= EXERCISE BRIEF =
Select every line in the rows below that contains the string "telles", and copy each one. Case counts.

(Transcribed page contents)
_____

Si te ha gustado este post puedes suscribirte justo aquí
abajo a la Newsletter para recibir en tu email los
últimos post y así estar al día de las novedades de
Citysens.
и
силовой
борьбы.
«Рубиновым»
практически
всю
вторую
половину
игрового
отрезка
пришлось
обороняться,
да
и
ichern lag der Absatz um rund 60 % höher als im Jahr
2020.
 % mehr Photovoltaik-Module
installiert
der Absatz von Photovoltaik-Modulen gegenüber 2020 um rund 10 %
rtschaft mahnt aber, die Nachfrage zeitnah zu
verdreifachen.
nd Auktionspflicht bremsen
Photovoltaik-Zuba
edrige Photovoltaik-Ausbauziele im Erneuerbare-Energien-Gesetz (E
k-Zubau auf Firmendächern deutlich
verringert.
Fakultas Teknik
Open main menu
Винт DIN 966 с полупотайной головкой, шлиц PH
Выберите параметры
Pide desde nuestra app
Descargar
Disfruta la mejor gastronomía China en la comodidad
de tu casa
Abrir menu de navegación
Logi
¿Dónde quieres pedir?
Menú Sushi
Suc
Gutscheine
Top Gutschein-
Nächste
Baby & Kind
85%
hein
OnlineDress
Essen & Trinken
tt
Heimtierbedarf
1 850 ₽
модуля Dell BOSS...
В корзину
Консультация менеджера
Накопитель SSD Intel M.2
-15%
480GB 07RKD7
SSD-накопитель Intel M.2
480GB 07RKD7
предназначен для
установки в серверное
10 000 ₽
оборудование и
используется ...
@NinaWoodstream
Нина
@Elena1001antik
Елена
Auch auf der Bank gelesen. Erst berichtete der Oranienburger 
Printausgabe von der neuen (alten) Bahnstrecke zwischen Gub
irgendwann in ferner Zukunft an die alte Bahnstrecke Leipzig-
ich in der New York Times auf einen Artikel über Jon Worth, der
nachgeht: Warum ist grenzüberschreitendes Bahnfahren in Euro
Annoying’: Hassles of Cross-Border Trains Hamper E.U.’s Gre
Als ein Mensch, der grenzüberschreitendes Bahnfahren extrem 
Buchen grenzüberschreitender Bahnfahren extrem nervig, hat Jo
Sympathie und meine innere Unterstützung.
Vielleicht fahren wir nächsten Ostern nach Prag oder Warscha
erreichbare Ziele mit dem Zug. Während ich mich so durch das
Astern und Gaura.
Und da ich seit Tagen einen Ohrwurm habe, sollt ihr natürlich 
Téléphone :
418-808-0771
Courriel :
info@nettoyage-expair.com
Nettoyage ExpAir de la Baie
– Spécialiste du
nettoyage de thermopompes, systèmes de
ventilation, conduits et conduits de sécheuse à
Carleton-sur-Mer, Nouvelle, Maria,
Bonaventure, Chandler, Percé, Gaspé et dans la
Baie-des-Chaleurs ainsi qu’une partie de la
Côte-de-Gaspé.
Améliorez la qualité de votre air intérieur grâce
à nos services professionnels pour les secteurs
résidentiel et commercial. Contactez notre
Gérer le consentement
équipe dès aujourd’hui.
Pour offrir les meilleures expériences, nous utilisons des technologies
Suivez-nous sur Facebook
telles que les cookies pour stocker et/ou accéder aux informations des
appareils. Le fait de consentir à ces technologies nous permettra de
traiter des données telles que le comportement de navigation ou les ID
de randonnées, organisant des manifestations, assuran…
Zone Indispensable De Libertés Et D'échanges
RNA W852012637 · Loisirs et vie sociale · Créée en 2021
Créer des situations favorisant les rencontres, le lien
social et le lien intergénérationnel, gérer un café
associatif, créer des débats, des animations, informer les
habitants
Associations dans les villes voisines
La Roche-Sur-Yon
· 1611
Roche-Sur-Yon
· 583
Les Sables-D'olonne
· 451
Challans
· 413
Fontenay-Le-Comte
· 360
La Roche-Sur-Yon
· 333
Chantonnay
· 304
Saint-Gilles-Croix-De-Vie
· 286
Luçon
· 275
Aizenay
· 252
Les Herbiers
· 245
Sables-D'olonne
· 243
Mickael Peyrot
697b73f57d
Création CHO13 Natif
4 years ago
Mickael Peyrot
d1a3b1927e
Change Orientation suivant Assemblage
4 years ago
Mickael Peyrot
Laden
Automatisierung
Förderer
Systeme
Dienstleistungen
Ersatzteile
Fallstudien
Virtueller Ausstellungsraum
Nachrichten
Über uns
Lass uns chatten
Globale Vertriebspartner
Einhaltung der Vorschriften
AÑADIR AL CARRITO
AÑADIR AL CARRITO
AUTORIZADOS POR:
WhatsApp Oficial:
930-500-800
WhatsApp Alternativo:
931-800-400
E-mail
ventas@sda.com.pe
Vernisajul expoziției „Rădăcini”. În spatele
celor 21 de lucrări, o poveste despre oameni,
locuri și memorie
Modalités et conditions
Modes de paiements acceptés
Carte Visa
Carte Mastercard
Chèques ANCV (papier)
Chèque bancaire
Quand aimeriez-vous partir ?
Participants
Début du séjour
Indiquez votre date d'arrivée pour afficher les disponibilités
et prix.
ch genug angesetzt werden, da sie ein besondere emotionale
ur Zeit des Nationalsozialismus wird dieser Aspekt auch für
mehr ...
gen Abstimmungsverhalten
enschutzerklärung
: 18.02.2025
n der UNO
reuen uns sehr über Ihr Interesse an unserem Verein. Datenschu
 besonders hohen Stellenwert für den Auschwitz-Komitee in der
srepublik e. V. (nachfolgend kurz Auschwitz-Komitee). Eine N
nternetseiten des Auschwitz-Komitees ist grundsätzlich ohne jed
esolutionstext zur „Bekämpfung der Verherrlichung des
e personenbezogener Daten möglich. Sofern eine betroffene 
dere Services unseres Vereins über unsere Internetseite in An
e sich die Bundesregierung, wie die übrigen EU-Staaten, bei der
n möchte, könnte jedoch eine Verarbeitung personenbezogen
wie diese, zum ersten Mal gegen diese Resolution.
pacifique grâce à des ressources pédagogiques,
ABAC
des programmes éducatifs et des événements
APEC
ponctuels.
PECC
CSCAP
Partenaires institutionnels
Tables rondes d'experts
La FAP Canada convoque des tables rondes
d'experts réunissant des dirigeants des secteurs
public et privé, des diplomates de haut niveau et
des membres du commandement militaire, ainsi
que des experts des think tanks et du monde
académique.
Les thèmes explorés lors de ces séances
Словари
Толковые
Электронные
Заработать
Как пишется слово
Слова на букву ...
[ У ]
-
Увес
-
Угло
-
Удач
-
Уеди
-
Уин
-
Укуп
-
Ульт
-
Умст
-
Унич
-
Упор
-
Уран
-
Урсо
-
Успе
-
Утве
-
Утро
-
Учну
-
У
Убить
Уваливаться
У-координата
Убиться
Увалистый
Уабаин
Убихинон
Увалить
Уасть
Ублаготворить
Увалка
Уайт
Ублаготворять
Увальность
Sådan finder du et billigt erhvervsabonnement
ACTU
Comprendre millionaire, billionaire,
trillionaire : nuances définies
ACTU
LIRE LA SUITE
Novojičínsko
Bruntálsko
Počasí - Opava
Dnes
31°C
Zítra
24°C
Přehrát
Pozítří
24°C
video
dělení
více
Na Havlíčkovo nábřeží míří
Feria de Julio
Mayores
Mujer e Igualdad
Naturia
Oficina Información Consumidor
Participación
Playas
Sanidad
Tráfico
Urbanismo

_____

= PROBLEM SOLUTION =
telles que les cookies pour stocker et/ou accéder aux informations des
traiter des données telles que le comportement de navigation ou les ID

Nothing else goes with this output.